**Job item:** Copy every one of the records below word for word, changing nothing.

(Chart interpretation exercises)
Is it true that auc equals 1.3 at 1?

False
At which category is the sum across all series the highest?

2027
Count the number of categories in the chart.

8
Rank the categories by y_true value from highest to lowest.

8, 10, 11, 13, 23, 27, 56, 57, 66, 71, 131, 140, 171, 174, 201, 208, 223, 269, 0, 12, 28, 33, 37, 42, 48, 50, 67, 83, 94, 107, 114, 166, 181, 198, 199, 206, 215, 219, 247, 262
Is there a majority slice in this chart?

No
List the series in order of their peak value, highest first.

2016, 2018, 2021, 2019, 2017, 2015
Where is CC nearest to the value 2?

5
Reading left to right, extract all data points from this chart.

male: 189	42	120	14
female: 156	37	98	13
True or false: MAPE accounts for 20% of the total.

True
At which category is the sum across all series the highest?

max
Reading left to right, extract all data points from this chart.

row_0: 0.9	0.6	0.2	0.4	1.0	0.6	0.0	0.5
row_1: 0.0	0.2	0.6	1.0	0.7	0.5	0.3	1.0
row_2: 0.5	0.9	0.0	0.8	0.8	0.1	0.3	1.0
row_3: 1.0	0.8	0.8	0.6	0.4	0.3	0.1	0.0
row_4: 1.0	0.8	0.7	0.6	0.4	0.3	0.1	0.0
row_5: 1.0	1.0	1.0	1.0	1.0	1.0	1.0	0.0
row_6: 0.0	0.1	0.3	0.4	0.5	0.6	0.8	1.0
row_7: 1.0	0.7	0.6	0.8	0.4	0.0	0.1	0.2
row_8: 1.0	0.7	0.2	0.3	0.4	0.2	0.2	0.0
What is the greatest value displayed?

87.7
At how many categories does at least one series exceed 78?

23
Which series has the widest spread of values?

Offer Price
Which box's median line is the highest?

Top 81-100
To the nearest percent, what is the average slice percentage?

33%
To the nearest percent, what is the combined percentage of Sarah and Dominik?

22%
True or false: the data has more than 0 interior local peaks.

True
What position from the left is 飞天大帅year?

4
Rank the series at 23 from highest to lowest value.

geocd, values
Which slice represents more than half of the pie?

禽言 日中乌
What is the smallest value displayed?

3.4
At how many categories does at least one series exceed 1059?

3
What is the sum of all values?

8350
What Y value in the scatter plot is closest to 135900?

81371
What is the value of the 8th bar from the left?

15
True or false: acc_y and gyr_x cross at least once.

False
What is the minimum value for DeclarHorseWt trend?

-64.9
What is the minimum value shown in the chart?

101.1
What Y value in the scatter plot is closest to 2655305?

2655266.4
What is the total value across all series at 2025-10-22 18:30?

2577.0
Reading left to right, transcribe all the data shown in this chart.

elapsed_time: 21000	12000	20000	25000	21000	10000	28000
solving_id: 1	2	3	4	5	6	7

**Solution to the exercise:**
Is it true that auc equals 1.3 at 1?

False
At which category is the sum across all series the highest?

2027
Count the number of categories in the chart.

8
Rank the categories by y_true value from highest to lowest.

8, 10, 11, 13, 23, 27, 56, 57, 66, 71, 131, 140, 171, 174, 201, 208, 223, 269, 0, 12, 28, 33, 37, 42, 48, 50, 67, 83, 94, 107, 114, 166, 181, 198, 199, 206, 215, 219, 247, 262
Is there a majority slice in this chart?

No
List the series in order of their peak value, highest first.

2016, 2018, 2021, 2019, 2017, 2015
Where is CC nearest to the value 2?

5
Reading left to right, extract all data points from this chart.

male: 189	42	120	14
female: 156	37	98	13
True or false: MAPE accounts for 20% of the total.

True
At which category is the sum across all series the highest?

max
Reading left to right, extract all data points from this chart.

row_0: 0.9	0.6	0.2	0.4	1.0	0.6	0.0	0.5
row_1: 0.0	0.2	0.6	1.0	0.7	0.5	0.3	1.0
row_2: 0.5	0.9	0.0	0.8	0.8	0.1	0.3	1.0
row_3: 1.0	0.8	0.8	0.6	0.4	0.3	0.1	0.0
row_4: 1.0	0.8	0.7	0.6	0.4	0.3	0.1	0.0
row_5: 1.0	1.0	1.0	1.0	1.0	1.0	1.0	0.0
row_6: 0.0	0.1	0.3	0.4	0.5	0.6	0.8	1.0
row_7: 1.0	0.7	0.6	0.8	0.4	0.0	0.1	0.2
row_8: 1.0	0.7	0.2	0.3	0.4	0.2	0.2	0.0
What is the greatest value displayed?

87.7
At how many categories does at least one series exceed 78?

23
Which series has the widest spread of values?

Offer Price
Which box's median line is the highest?

Top 81-100
To the nearest percent, what is the average slice percentage?

33%
To the nearest percent, what is the combined percentage of Sarah and Dominik?

22%
True or false: the data has more than 0 interior local peaks.

True
What position from the left is 飞天大帅year?

4
Rank the series at 23 from highest to lowest value.

geocd, values
Which slice represents more than half of the pie?

禽言 日中乌
What is the smallest value displayed?

3.4
At how many categories does at least one series exceed 1059?

3
What is the sum of all values?

8350
What Y value in the scatter plot is closest to 135900?

81371
What is the value of the 8th bar from the left?

15
True or false: acc_y and gyr_x cross at least once.

False
What is the minimum value for DeclarHorseWt trend?

-64.9
What is the minimum value shown in the chart?

101.1
What Y value in the scatter plot is closest to 2655305?

2655266.4
What is the total value across all series at 2025-10-22 18:30?

2577.0
Reading left to right, transcribe all the data shown in this chart.

elapsed_time: 21000	12000	20000	25000	21000	10000	28000
solving_id: 1	2	3	4	5	6	7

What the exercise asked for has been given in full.